The purchaser or ordering party in principle only has the right to upplementary performance (sections 439 and 635 BGB). Only if the seller or contractor has failed to comply with the request for supplementary performance within the (reasonable) time limit set out does the purchaser or ordering party have other rights, such as right of rescission or entitlement to damages. Claims based on defects become statute-barred in most cases two years after the delivery of the purchased item or acceptance of the work.

Exclusion of warranty is possible in German law only to a very limited
extent because the lists of clauses contained in sections 308-309 BGB have, according to the BGB, a statutory model character and, therefore, apply to general terms and conditions in B2B transactions as well. For example, exclusion of liability for damages is invalid in the event of personal injury or death, or gross negligence (section 309 (7) BGB). Exclusion of liability in the case of negligent violation of material contractual obligations is also invalid. In the case of contracts for deliveries of newly manufactured items and for work, a limitation of the customer’s rights to supplementary performance is, in principle, invalid (section 309 (8) (b) (bb) BGB). The limitation period may only be reduced at most to one year. This, inter alia, does not apply to damage claims within the meaning of section 309 (7) BGB and damage claims for negligent violation of material contractual obligations.

What recent legislative developments in your jurisdiction affect commonly drawn up contracts such as articles of incorporation, shareholder agreements or executive remuneration? Can you provide any relevant case law to illustrate this?

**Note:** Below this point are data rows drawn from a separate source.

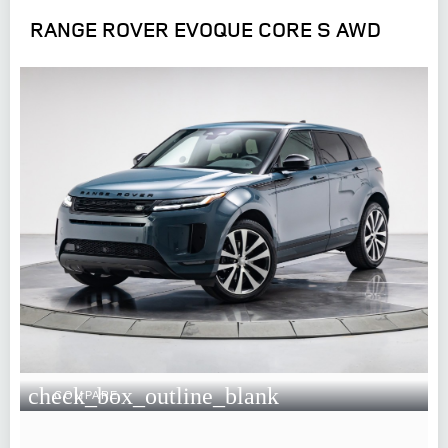
RANGE ROVER EVOQUE CORE S AWD
check_box_outline_blank
COMPARE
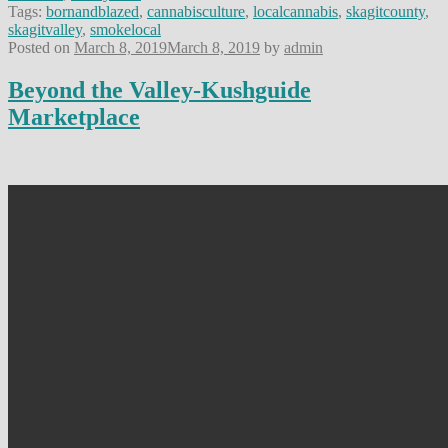
Tags:
bornandblazed
,
cannabisculture
,
localcannabis
,
skagitcounty
,
skagitvalley
,
smokelocal
Posted on
March 8, 2019
March 8, 2019
by
admin
Beyond the Valley-Kushguide
Marketplace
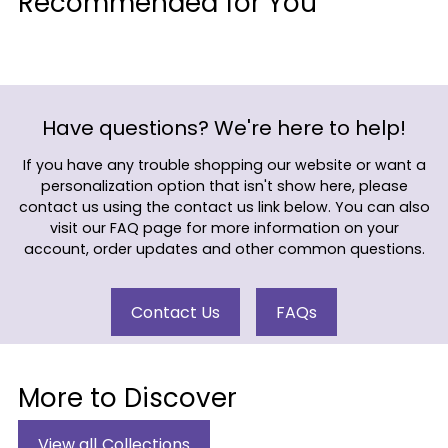
Recommended for You
to
your
cart
Have questions? We're here to help!
If you have any trouble shopping our website or want a
personalization option that isn't show here, please
contact us using the contact us link below. You can also
visit our FAQ page for more information on your
account, order updates and other common questions.
Contact Us
FAQs
More to Discover
View all Collections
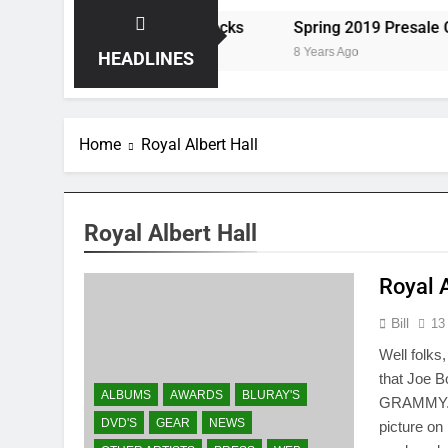
ts the Storm at Red Rocks
Spring 2019 Presale Codes
8 Years Ago
HEADLINES
Home
Royal Albert Hall
Royal Albert Hall
Royal 
Bill
13
Well folks
that Joe 
ALBUMS
AWARDS
BLURAY'S
GRAMMY. E
DVD'S
GEAR
NEWS
picture on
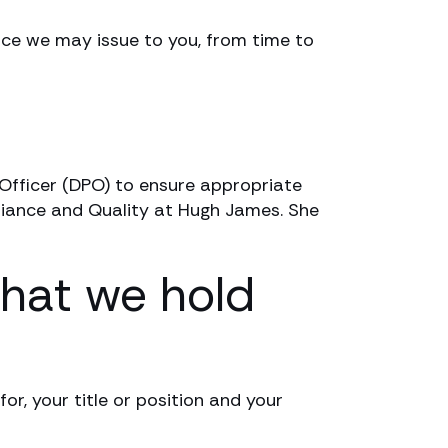
tice we may issue to you, from time to
Officer (DPO) to ensure appropriate
liance and Quality at Hugh James. She
that we hold
or, your title or position and your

Most contracts fall within the scope of the BGB’s provisions on general
terms and conditions. For this reason, there is only limited potential for
limiting contractual obligations. Exclusion of liability is therefore generally not possible with respect to:

  • intentional or grossly negligent breach of duty;
  • violation of material contractual obligations (the BGH has held that these are ‘obligations, the fulfilment of which determines the contract,and on which the customer may rely’);
  • personal injury or death;
  • default, if delivery by a fixed date is agreed;
  • where a guarantee for the quality or existence of an outcome of performance or a procurement risk is assumed; and liability under mandatory statutory provisions, in particular the Product
  • Liability Act.


If a clause re the exclusion of liability does not include one of these (mandatory) limitations, it will be invalid. It is possible to limit the scope of liability to ‘typical’ and ‘foreseeable’ damages that are not based on intentional or grossly negligent breach of duty. Caps to limit the liability for breach of contract must, however, take into account the exceptions pointed out.

Furthermore, caps must be reasonable and reflect the ‘average damages
in the relevant industry sector’. Caps with too low an amount are considered void by German courts.